When it comes to NGC 1132, it is similar to other fossil groups. Previous observations show that it has an extended X-ray luminous halo, as in other fossil groups. It is also known to be a slow rotator with a core radial profile at the center, which is similar to typical old giant elliptical galaxies. All in all, NGC 1132 is expected to be old and relaxed long after the giant elliptical galaxy assembly.
However, the new research presented by a team of researchers led by Dong-Woo Kim of the Smithsonian Astrophysical Observatory (SAO) in Cambridge, Massachusetts, suggests that NGC 1132’s hot gas morphology is disturbed and asymmetrical, with a cold front following a possible bow shock.
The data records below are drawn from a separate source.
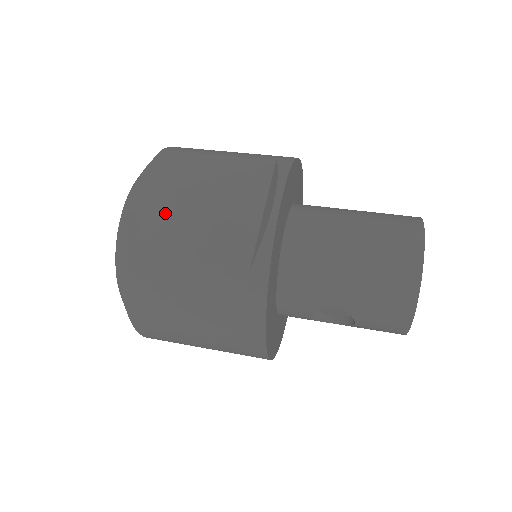
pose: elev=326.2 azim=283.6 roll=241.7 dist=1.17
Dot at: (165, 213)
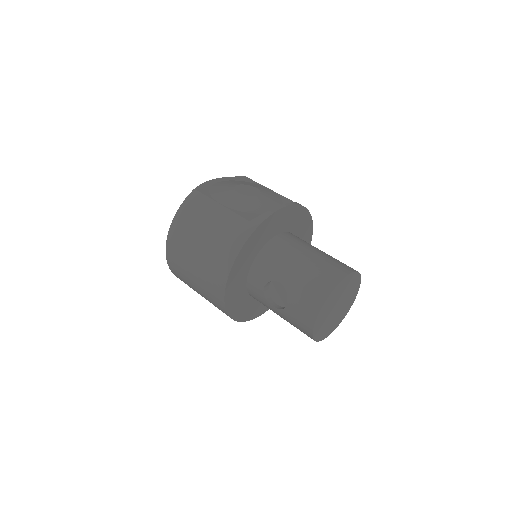
Dot at: (227, 187)
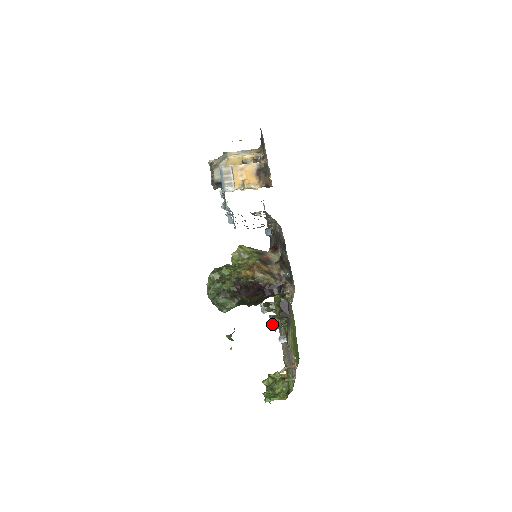
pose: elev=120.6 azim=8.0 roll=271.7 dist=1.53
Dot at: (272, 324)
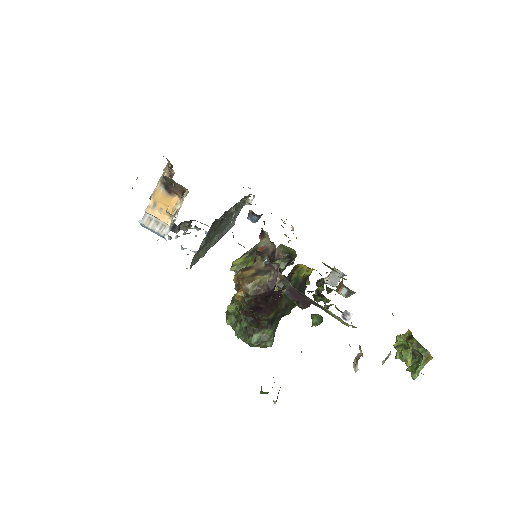
Dot at: occluded
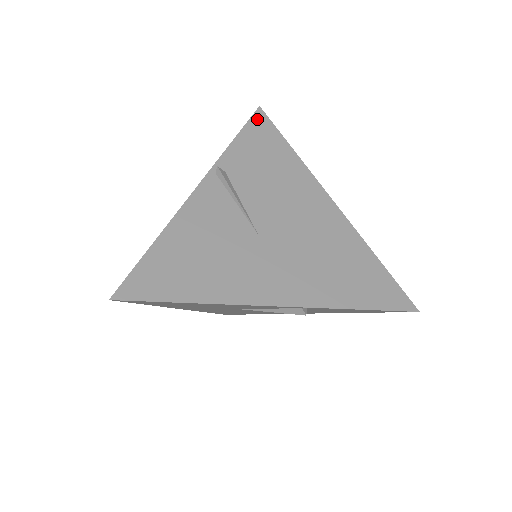
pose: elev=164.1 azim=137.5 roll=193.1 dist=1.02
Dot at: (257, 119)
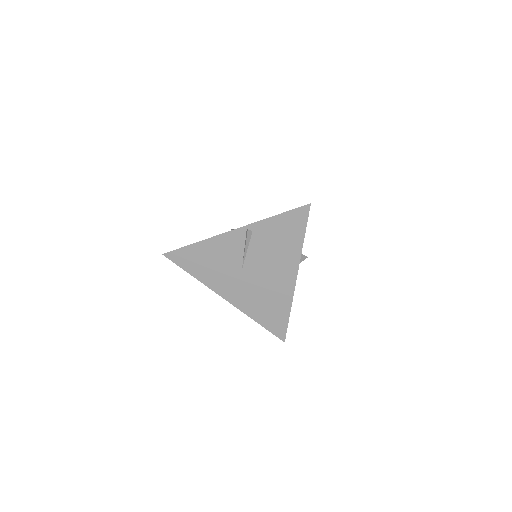
Dot at: occluded
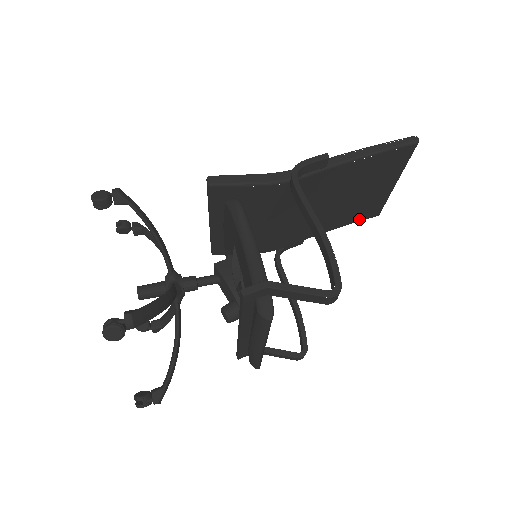
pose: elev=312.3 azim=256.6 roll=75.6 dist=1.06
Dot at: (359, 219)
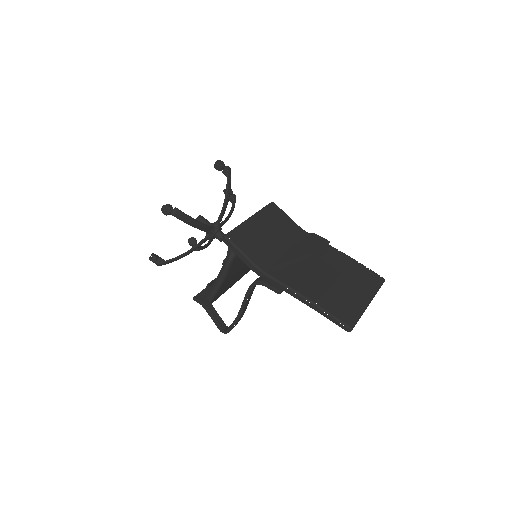
Dot at: occluded
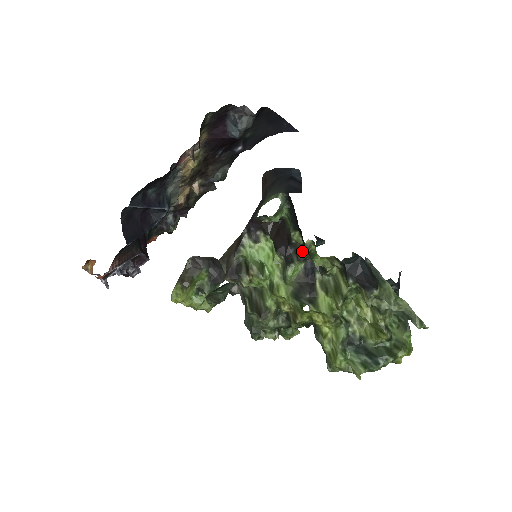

”We found that the hot gas is disturbed, in contrast to the conventional view that the hot halo in the fossil system would be relaxed and undisturbed,” the researchers wrote in the paper.
Kim’s team has analyzed archival data provided by NASA’s Chandra X-ray Observatory as part of the Chandra Galaxy Atlas project. The spacecraft observed NGC 1132 in 1999 and 2003 with its Advanced CCD Imaging Spectrometer (ACIS).
The analysis revealed important details about NGC 1132’s hot gas morphology. The new results indicate that the system is quite disturbed with an asymmetric hot halo, including a sharp edge to the east and extended emission to the west.
”The Chandra data revealed a cold front at r~10 kpc to the east of the center and an extended hot gas region toward the west. There may be a possible shock at r~20 kpc just ahead of the cold front,” the paper reads.
The researchers noted that the disturbance in the hot halo of NGC 1132 is most likely caused by a recent minor merger of a small galaxy with a low impact parameter.
”This hypothesis is consistent with recent simulations of rejuvenated fossil systems and the evidence of recent galaxy interactions provided by optical observations,” the astronomers wrote in the paper.
According to the authors of the paper, the new findings show that the paradigm of the fossil system needs to be reconsidered. The researchers also underlined the need of further Chandra observations of the NGC 1132 system in order to put their results on a stronger statistical base.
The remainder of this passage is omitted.